The Dreaming explore moments out of want, not need.
The only universal meanings of life are those that can be mutually agreed
upon, an absurd and seemingly irresolvable problem. In lieu of a solution,
The Dreaming embrace the Sisyphean struggle, making meaning for
themselves. Nonetheless each of The Dreaming, in their own way, are working towards the betterment of The Dreaming as a whole.
‘Weirdness for weirdness’ sake’ is a criticism that has often aimed at my own work over many years. It’s a phrase I find lazy and borderline meaningless.
I’ve yet to read ‘it’s weirdness for story’s sake’ or ‘for effect’s sake’ or ‘for fuck’s sake’…
The Dreaming face opposition.
The problems The Dreaming invite upon themselves are faced with joy, but otherwise conflict is generally avoided. Even so, some uninvited problems must be faced eventually.
The Personal Horror
Everyone has a Time Self (current incarnation), and an Eternity Self (superorganism across time).
The Eternity Self stalks the Time Self patiently, sometimes hiding and sometimes allowing itself to be seen, to strike fear. The Time Self knows there will be a moment when it must defend itself in mortal conflict against the Eternity Self, and that moment will likely not be of their choosing.

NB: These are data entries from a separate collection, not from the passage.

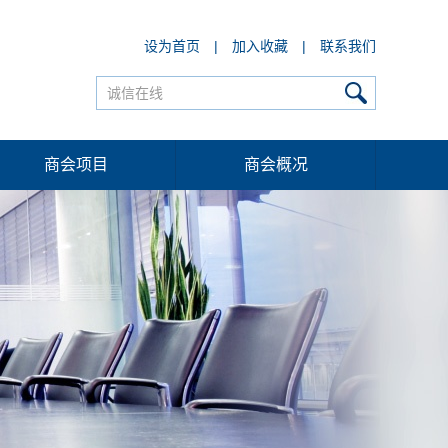
设为首页
|
加入收藏
|
联系我们
商会项目
商会概况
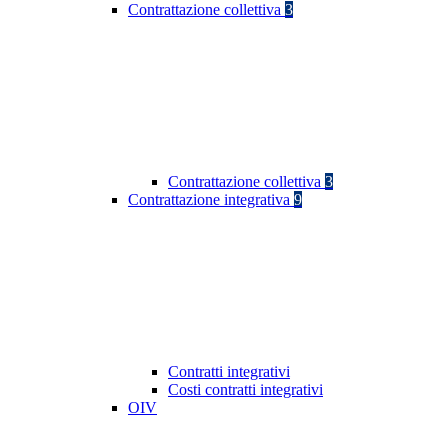
Contrattazione collettiva
3
Contrattazione collettiva
3
Contrattazione integrativa
9
Contratti integrativi
Costi contratti integrativi
OIV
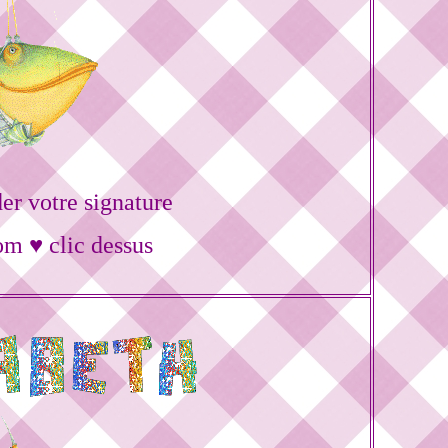
r votre signature
om ♥ clic dessus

Until that moment, the Eternity Self is their Personal Horror, an uncanny reflection of everything about themselves they must overcome.

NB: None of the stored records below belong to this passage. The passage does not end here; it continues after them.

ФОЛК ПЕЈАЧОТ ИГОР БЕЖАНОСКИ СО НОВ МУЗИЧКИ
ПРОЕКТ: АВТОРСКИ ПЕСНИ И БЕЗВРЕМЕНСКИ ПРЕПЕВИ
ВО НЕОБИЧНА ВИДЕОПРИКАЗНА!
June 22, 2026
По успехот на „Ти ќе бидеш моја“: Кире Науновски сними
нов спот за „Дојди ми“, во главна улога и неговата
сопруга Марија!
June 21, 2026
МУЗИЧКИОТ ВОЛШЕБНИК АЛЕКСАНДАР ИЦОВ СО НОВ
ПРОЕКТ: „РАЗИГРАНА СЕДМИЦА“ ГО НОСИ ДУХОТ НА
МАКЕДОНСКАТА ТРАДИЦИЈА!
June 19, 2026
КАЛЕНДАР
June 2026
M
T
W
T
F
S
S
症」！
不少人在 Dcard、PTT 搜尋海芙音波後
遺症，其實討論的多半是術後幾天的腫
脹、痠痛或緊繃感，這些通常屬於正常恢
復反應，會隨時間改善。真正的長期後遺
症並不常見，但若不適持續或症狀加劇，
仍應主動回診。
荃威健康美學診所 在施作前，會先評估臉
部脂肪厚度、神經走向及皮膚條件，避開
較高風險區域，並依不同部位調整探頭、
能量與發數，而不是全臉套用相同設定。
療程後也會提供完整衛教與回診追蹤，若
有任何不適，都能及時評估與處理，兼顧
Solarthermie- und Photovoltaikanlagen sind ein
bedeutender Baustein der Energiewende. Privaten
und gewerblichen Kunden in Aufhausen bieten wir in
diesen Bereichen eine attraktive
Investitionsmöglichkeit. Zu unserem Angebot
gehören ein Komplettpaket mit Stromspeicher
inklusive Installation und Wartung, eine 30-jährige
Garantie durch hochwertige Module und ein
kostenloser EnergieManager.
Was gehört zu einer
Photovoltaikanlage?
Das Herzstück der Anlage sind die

Defeating one's Personal Horror is a rite of passage for The Dreaming, and a gift of choice, whether or not to continue the struggle or allow it to transform them.
To be defeated by one's Personal Horror is to be consumed by the Eternity Self and reincarnated as a new Time Self.
Termina is to Anima as Undead is to the Living. It is "Unnatural", animation without meaning or only a hollow pretense, and incapable of growth or change. Like undead, no single Termina is as threatening as the idea it represents and its ability to spread like a disease.
Supernature
The myth of humanity's supremacy becomes undeniable when one rotates a moment and sees for themselves the vastness that surrounds them.
Humanity, Anima, the Natural World, Physical Laws, and all the other things compose Supernature.
The Pigs are useful allies who capably handle the dirty work The Dreaming generally don't like to deal with. Things like fighting, politicking, and worst of all "leading" (when one must engage with hierarchy). Even so, The Dreaming have faced no threat greater than when a Pig Warlord consolidates power. The Pig Gangs raid, pillage, and enslave, but also disseminate misinformation, engage in political sabotage, and foment populist revolution.
The Dark Forest is like a shadow of the Mycelium Matrix, a distributed psychedelic superorganism hostile to The Dreaming, seemingly by design.
The United Spacetimes of America is a multiversal empire that believes it is their manifest destiny to colonize all of existence, including The Dreaming. Their size, rigid hierarchy, labyrinthine bureaucracy, and single-mindedness make them easy enough to outmaneuver, but if caught in their grasp, their mad weapons and unstoppable bureaucratic inertia make them a dangerous force of supernature.
The Radioactive Hive are both empowered and consumed by a grudge they've long ago forgotten. Their sheer biomass, explosive nuclear power, and algorithmic genius would destroy all of existence, if not counterbalanced by the aimlessness of their endless rage; rebels without a cause; the dog that chases a car without thought towards what ends. Incapable of being reasoned with, their only means of communication is their chemically infectious anger which spreads exponentially like wildfire or explosions.
The Infrasonic Moon Witch is a living presence, like the qualia of a song or skin to skin touch. It oscillates in beams of light, the gravity folds of spacetime, and the Humanist interrelationship between all Anima. The tides and moonlight are its greatest familiars, but most beings with a cyclical nature pay some homage to it. A nurturing force that must be relied upon even when one knows, inevitably, it will betray them.